I can speak from personal experience that lacking sleep, especially regularly, is horrible. Many times I'd go to bed about 11 pm or so, but I'd toss and turn all night long, never getting an ounce of sleep. Sometimes I'd go to work the next day completely sleep deprived. I'd be stuttering in meetings, unable to pay attention and feel so incredibly drowsy. It was a nightmare.
We all know how difficult it is to get out of our heads when we want to fall asleep. Because there are typically no distractions (in a dark, quiet room), the mind can become overactive and keep us up all night.
In this blog post, I want to share with you a technique that has helped me relax before falling asleep. Everyone is different, so what worked for me may not work for you.
Before getting into the technique I want to mention something. One very prevalent reason why many people tend to toss and turn all night long is because of the inability to get out of their heads. Many times when people go to bed, as soon as their head hits the pillow they start dwelling on all kinds of bad things that happened in the past or they anticipate bad things happening the following day or sometime in the future. These negative thoughts can keep you up at night as it can cause you to feel tense and uneasy.

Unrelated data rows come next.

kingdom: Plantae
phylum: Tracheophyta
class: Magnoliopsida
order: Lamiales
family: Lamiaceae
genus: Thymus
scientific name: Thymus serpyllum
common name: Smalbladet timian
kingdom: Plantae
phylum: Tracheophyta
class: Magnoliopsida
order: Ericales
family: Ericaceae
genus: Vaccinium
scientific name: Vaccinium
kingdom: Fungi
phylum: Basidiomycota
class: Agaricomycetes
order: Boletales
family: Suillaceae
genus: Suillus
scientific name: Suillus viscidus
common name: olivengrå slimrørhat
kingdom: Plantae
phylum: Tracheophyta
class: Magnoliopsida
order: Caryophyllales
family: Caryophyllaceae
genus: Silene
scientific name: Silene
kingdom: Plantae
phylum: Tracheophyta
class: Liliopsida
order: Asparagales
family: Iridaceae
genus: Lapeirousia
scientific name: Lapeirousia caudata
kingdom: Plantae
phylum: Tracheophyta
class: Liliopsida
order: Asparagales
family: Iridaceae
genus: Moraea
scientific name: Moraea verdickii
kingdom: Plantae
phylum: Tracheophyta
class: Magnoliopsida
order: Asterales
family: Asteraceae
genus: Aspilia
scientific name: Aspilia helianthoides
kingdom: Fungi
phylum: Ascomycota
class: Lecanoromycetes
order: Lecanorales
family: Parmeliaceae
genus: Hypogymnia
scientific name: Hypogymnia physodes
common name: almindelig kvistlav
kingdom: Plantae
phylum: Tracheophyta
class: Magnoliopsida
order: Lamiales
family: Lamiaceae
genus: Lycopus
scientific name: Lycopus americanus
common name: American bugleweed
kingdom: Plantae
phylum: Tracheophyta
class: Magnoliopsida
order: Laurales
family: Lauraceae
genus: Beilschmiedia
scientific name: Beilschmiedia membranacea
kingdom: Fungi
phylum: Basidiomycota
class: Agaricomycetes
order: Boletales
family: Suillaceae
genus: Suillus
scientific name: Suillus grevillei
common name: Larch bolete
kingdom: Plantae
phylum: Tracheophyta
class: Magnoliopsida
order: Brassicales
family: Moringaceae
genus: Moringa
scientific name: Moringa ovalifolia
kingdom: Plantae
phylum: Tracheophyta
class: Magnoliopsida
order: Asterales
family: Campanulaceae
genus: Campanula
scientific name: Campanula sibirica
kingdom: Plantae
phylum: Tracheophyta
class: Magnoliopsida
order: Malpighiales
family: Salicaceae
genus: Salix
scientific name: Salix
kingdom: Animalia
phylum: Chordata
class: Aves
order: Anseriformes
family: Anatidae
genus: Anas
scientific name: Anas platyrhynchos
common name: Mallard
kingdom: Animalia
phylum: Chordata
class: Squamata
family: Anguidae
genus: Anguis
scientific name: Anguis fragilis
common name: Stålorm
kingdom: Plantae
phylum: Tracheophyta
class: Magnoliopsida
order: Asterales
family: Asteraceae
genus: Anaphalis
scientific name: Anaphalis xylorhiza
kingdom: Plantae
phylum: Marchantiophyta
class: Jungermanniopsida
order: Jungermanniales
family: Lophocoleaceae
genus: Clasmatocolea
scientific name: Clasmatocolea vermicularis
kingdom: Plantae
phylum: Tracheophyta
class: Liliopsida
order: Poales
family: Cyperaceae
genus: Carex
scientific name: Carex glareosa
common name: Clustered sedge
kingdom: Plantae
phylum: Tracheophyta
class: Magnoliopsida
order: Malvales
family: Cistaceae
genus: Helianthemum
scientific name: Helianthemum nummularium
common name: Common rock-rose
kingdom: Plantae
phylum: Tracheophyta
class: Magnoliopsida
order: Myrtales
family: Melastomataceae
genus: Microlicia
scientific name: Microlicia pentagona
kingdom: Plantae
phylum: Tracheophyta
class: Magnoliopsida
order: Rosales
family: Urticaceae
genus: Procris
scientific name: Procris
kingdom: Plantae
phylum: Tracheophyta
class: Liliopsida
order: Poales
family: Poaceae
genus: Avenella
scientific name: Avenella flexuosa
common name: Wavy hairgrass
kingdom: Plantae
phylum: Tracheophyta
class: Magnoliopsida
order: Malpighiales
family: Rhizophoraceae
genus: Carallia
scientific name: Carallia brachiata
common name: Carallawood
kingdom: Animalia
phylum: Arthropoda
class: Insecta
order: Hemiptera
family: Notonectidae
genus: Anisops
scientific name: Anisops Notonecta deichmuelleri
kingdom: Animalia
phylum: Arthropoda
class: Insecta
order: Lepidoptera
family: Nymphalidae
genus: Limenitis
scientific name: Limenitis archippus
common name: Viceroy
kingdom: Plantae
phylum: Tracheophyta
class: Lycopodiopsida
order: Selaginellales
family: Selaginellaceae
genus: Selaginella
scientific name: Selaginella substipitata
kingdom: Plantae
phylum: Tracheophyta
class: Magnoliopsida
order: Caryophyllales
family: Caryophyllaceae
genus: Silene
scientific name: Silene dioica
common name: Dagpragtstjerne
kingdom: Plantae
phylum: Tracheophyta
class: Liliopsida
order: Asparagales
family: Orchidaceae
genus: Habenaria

So, the idea behind this technique is to get out of your head and concentrate on the present moment. When you're in the present moment, you're not thinking. And if you're not thinking, well, you're obviously not dwelling on bad things in the past or fearing what could happen in the future.
This is what I want you to do: While you're in bed, I want you to try this simple exercise. I want you to put all your attention and all your focus on your feet. If all your focus is on your feet, you should be able to feel your feet in some capacity. Maybe you'll feel them tingle, maybe you'll notice they are a bit cool or warm.
When you're able to feel your feet in any capacity, move up to your knees. Be aware of your knees. Try to feel your knees in some capacity, just like you did with your feet. When you feel your knees (maybe a little tingle, etc.) move on to your hips and try to feel your hips in some way.
Keep doing this exercise and climb up your body. After your hips, move on to your stomach, then your chest, your arms, hands, neck, face, and even your head. When you're concentrating on each body part, don't move to the next until you can feel that body part in some way.
How is this working?
When you concentrate all your attention and focus on a body part, it's difficult to be lost in your head, thinking about yesterday or thinking about tomorrow. So, when you concentrate all your focus on a body part, you become present. You start to become aware of that body part. When you feel your body part in some capacity, you become even more aware of that body part. When you become aware and more importantly feel each body part you are diving deeper and deeper into a mindfulness state. When you're experiencing a mindfulness state, you are ever so softly diverting yourself from thinking about things that took place in the past or things that could take place in the future.
Give it a try. This is a great technique that can help you relax before falling asleep. Will it take practice? Of course, it will. But as you know, anything worthwhile takes practice and patience. Stick with it and hopefully, you see the results that many do.